**Set problem**
Please rewrite the lines below so that every "common name" reads "vernacular name" instead, leaving everything else untouched.

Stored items
>> Start

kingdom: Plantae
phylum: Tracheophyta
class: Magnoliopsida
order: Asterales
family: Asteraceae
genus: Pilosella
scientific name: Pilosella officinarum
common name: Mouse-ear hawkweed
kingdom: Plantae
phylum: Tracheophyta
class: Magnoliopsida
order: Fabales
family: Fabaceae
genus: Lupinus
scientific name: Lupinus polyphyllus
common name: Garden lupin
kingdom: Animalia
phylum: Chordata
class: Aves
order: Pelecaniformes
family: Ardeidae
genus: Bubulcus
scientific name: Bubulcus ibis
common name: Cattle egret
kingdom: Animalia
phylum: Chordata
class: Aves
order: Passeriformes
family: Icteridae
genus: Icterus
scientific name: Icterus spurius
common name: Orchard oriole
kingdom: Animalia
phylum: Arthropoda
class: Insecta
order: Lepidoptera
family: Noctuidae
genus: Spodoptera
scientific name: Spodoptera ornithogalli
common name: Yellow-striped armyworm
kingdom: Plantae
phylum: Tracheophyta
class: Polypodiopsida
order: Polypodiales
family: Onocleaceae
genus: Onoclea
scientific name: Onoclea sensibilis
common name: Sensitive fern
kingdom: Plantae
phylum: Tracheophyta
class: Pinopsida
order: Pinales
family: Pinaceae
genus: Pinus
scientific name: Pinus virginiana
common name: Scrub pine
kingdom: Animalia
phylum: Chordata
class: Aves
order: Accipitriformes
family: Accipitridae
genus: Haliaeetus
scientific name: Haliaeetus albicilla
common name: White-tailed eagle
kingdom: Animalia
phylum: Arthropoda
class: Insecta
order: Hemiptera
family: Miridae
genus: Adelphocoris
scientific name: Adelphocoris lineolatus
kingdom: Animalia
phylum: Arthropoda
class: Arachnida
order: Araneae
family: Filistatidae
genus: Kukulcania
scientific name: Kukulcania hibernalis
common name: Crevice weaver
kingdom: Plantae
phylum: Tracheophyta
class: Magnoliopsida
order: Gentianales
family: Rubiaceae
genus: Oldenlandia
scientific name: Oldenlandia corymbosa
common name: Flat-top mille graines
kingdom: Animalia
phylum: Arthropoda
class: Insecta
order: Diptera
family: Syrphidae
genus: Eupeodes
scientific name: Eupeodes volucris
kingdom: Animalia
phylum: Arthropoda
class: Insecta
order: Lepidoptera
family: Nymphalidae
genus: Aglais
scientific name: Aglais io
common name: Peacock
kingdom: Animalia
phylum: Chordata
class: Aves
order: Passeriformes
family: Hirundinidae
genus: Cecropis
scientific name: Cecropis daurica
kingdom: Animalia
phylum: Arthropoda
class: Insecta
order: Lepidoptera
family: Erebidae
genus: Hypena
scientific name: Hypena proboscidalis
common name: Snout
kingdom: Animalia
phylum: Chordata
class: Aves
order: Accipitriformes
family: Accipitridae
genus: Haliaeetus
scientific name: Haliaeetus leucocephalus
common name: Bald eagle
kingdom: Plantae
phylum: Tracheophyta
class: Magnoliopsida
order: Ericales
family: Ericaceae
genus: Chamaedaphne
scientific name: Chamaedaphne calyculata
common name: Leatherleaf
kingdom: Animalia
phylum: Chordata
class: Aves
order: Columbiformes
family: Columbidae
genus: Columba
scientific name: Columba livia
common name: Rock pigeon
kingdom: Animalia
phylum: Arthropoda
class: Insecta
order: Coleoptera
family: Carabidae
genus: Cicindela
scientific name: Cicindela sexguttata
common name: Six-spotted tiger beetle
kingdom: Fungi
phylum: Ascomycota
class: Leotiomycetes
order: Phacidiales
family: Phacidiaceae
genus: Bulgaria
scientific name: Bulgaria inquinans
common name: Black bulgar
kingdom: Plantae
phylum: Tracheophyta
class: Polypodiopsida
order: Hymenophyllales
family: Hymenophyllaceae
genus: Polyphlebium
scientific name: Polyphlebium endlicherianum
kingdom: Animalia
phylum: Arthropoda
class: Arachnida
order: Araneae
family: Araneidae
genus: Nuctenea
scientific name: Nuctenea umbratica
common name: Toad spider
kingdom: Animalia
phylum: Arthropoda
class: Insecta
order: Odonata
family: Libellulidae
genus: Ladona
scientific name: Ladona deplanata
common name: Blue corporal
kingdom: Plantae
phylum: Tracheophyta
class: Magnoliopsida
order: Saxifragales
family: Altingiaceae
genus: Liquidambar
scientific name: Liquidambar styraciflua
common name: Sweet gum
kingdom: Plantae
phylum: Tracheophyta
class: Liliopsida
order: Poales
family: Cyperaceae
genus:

>> End

**Result of this exercise**
kingdom: Plantae
phylum: Tracheophyta
class: Magnoliopsida
order: Asterales
family: Asteraceae
genus: Pilosella
scientific name: Pilosella officinarum
vernacular name: Mouse-ear hawkweed
kingdom: Plantae
phylum: Tracheophyta
class: Magnoliopsida
order: Fabales
family: Fabaceae
genus: Lupinus
scientific name: Lupinus polyphyllus
vernacular name: Garden lupin
kingdom: Animalia
phylum: Chordata
class: Aves
order: Pelecaniformes
family: Ardeidae
genus: Bubulcus
scientific name: Bubulcus ibis
vernacular name: Cattle egret
kingdom: Animalia
phylum: Chordata
class: Aves
order: Passeriformes
family: Icteridae
genus: Icterus
scientific name: Icterus spurius
vernacular name: Orchard oriole
kingdom: Animalia
phylum: Arthropoda
class: Insecta
order: Lepidoptera
family: Noctuidae
genus: Spodoptera
scientific name: Spodoptera ornithogalli
vernacular name: Yellow-striped armyworm
kingdom: Plantae
phylum: Tracheophyta
class: Polypodiopsida
order: Polypodiales
family: Onocleaceae
genus: Onoclea
scientific name: Onoclea sensibilis
vernacular name: Sensitive fern
kingdom: Plantae
phylum: Tracheophyta
class: Pinopsida
order: Pinales
family: Pinaceae
genus: Pinus
scientific name: Pinus virginiana
vernacular name: Scrub pine
kingdom: Animalia
phylum: Chordata
class: Aves
order: Accipitriformes
family: Accipitridae
genus: Haliaeetus
scientific name: Haliaeetus albicilla
vernacular name: White-tailed eagle
kingdom: Animalia
phylum: Arthropoda
class: Insecta
order: Hemiptera
family: Miridae
genus: Adelphocoris
scientific name: Adelphocoris lineolatus
kingdom: Animalia
phylum: Arthropoda
class: Arachnida
order: Araneae
family: Filistatidae
genus: Kukulcania
scientific name: Kukulcania hibernalis
vernacular name: Crevice weaver
kingdom: Plantae
phylum: Tracheophyta
class: Magnoliopsida
order: Gentianales
family: Rubiaceae
genus: Oldenlandia
scientific name: Oldenlandia corymbosa
vernacular name: Flat-top mille graines
kingdom: Animalia
phylum: Arthropoda
class: Insecta
order: Diptera
family: Syrphidae
genus: Eupeodes
scientific name: Eupeodes volucris
kingdom: Animalia
phylum: Arthropoda
class: Insecta
order: Lepidoptera
family: Nymphalidae
genus: Aglais
scientific name: Aglais io
vernacular name: Peacock
kingdom: Animalia
phylum: Chordata
class: Aves
order: Passeriformes
family: Hirundinidae
genus: Cecropis
scientific name: Cecropis daurica
kingdom: Animalia
phylum: Arthropoda
class: Insecta
order: Lepidoptera
family: Erebidae
genus: Hypena
scientific name: Hypena proboscidalis
vernacular name: Snout
kingdom: Animalia
phylum: Chordata
class: Aves
order: Accipitriformes
family: Accipitridae
genus: Haliaeetus
scientific name: Haliaeetus leucocephalus
vernacular name: Bald eagle
kingdom: Plantae
phylum: Tracheophyta
class: Magnoliopsida
order: Ericales
family: Ericaceae
genus: Chamaedaphne
scientific name: Chamaedaphne calyculata
vernacular name: Leatherleaf
kingdom: Animalia
phylum: Chordata
class: Aves
order: Columbiformes
family: Columbidae
genus: Columba
scientific name: Columba livia
vernacular name: Rock pigeon
kingdom: Animalia
phylum: Arthropoda
class: Insecta
order: Coleoptera
family: Carabidae
genus: Cicindela
scientific name: Cicindela sexguttata
vernacular name: Six-spotted tiger beetle
kingdom: Fungi
phylum: Ascomycota
class: Leotiomycetes
order: Phacidiales
family: Phacidiaceae
genus: Bulgaria
scientific name: Bulgaria inquinans
vernacular name: Black bulgar
kingdom: Plantae
phylum: Tracheophyta
class: Polypodiopsida
order: Hymenophyllales
family: Hymenophyllaceae
genus: Polyphlebium
scientific name: Polyphlebium endlicherianum
kingdom: Animalia
phylum: Arthropoda
class: Arachnida
order: Araneae
family: Araneidae
genus: Nuctenea
scientific name: Nuctenea umbratica
vernacular name: Toad spider
kingdom: Animalia
phylum: Arthropoda
class: Insecta
order: Odonata
family: Libellulidae
genus: Ladona
scientific name: Ladona deplanata
vernacular name: Blue corporal
kingdom: Plantae
phylum: Tracheophyta
class: Magnoliopsida
order: Saxifragales
family: Altingiaceae
genus: Liquidambar
scientific name: Liquidambar styraciflua
vernacular name: Sweet gum
kingdom: Plantae
phylum: Tracheophyta
class: Liliopsida
order: Poales
family: Cyperaceae
genus:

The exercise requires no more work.